Text to read start

# As A Single Person, What Do You Miss The Most From Being In A Relationship?



## Infinitus (Jul 12, 2019)

I miss having to clean lipstick off of me, my clothes, bedsheets, furniture, & heaven knows what else.


----------



## impulsenine (Oct 18, 2020)

Eu_citzen said:


> Hah, it can get pretty hilarious if they're not too outdoorsy. Re: Hiking, even more so camping.


Wait, that is, you don't ask at the first job interview date what activities they like to do outdoors + you organize a practical test to test their skills: not to complain when they can't resist physically, not to complain when they are thirsty, not to complain when their legs hurt? 

Well for me that's mandatory! 
First of all, check if she has a functional brain.
Then, if she has a complete female genital system.
Then, if she's an outdoorsy person. 

Period.

If one is missing then sorry, no compatibility with our policy, we're not going to sign the contract.



Eu_citzen said:


> Why not just have sex directly at the campfire just as dusk settles? I'm all for outdoors fun.


To attract all the bears with moans? It is well known that whales are attracted to violin, if I were you I wouldn't te... fuck it. Let's do that!

All bears, venir a papá! 🐉


----------



## Lunacik (Apr 19, 2014)

Text to read end
Dataset start

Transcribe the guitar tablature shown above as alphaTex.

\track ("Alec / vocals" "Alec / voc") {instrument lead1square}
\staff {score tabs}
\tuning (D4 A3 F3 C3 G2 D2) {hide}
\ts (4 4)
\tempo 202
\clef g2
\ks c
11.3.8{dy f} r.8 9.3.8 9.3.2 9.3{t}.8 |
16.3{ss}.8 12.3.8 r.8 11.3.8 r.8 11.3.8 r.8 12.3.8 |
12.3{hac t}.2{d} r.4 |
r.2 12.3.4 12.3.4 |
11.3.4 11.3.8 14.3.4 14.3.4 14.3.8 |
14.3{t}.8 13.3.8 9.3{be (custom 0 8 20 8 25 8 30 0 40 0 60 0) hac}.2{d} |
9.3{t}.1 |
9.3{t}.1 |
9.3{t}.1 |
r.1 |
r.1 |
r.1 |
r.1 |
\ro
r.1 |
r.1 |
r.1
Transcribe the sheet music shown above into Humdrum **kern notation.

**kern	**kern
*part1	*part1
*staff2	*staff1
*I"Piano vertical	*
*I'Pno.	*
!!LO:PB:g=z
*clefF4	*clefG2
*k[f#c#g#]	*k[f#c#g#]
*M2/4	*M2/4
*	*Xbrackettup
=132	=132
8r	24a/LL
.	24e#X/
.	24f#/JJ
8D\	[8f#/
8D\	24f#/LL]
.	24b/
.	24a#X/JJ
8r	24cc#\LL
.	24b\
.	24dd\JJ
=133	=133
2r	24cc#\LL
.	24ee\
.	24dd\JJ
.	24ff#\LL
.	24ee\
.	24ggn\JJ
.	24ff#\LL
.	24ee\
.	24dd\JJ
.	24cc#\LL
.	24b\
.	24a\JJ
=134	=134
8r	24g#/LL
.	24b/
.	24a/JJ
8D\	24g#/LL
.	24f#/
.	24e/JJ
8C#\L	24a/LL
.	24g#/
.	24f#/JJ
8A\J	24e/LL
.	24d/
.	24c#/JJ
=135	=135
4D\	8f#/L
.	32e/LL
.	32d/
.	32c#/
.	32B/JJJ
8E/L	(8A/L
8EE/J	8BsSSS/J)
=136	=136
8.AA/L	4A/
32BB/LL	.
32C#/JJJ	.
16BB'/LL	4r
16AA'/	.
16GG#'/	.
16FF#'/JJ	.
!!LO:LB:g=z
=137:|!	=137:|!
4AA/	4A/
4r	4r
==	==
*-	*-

Dataset end

• _Required work_
**A)** In the forum thread on what single people miss about relationships, what does Infinitus say they miss having to clean off?
**B)** Update the forum thread on what single people miss about relationships: write out everything from "Wait, that is, you" down to "sign the contract.", with "contract" changed to "agreement".
**C)** Carry the forum thread on what single people miss about relationships on from where it stops.
The records have nothing to do with the forum thread.

• _Task results_
**A)** Lipstick, off of them, their clothes, bedsheets and furniture.

**B)**
Wait, that is, you don't ask at the first job interview date what activities they like to do outdoors + you organize a practical test to test their skills: not to complain when they can't resist physically, not to complain when they are thirsty, not to complain when their legs hurt? 

Well for me that's mandatory! 
First of all, check if she has a functional brain.
Then, if she has a complete female genital system.
Then, if she's an outdoorsy person. 

Period.

If one is missing then sorry, no compatibility with our policy, we're not going to sign the agreement.

**C)**
Sex. 

I'm kidding, in case you didn't notice from the strikethrough.


----------



## Lunacik (Apr 19, 2014)

This thread just made me realize how unsatisfying long distance relationships are. Never again.

Couldn't even look my most recent / best partners in the eyes when I say "I love you." All the intimate stuff is taken away from the relationships.


----------



## VinnieBob (Mar 24, 2014)

Nada
nil
nothing
zilch
zero
5W6 sp
not a single thang


----------



## eeo (Aug 25, 2020)

The sense of calm and having a purpose revolving around this one person in my life (not saying it's all about this person, obviously). It's not some delirious nonsense like "oh I'm so happy to be in a relationship, everything is so perfect, nothing's ever going to change". It's more like thinking "I'm glad I have this one person to focus on besides myself". I live in my own bubble anyway, so being in a relationship felt like an additional protective layer that separated me and us together from the rest of the world. It felt nice and I miss that.


----------



## mia-me (Feb 5, 2021)

Mind melding. -hand gestures- Live long and prosper.


----------



## 7rr7s (Jun 6, 2011)

Consistent sex, kissing, doing fun shit together, joking around.


----------



## ButIHaveNoFear (Sep 6, 2017)

I miss not being alone while I sleep. I miss being able to be completely myself around someone. I don't know if I can do that anymore because my late husband is part of me, and some other guy just wouldn't get that.


----------



## Purrfessor (Jul 30, 2013)

ButIHaveNoFear said:


> I miss not being alone while I sleep. I miss being able to be completely myself around someone. I don't know if I can do that anymore because my late husband is part of me, and some other guy just wouldn't get that.


Careful if you turn your tv on while you sleep it could cause depression. I read that somewhere. 

I would open a window and let the wind speak to you.


----------



## impulsenine (Oct 18, 2020)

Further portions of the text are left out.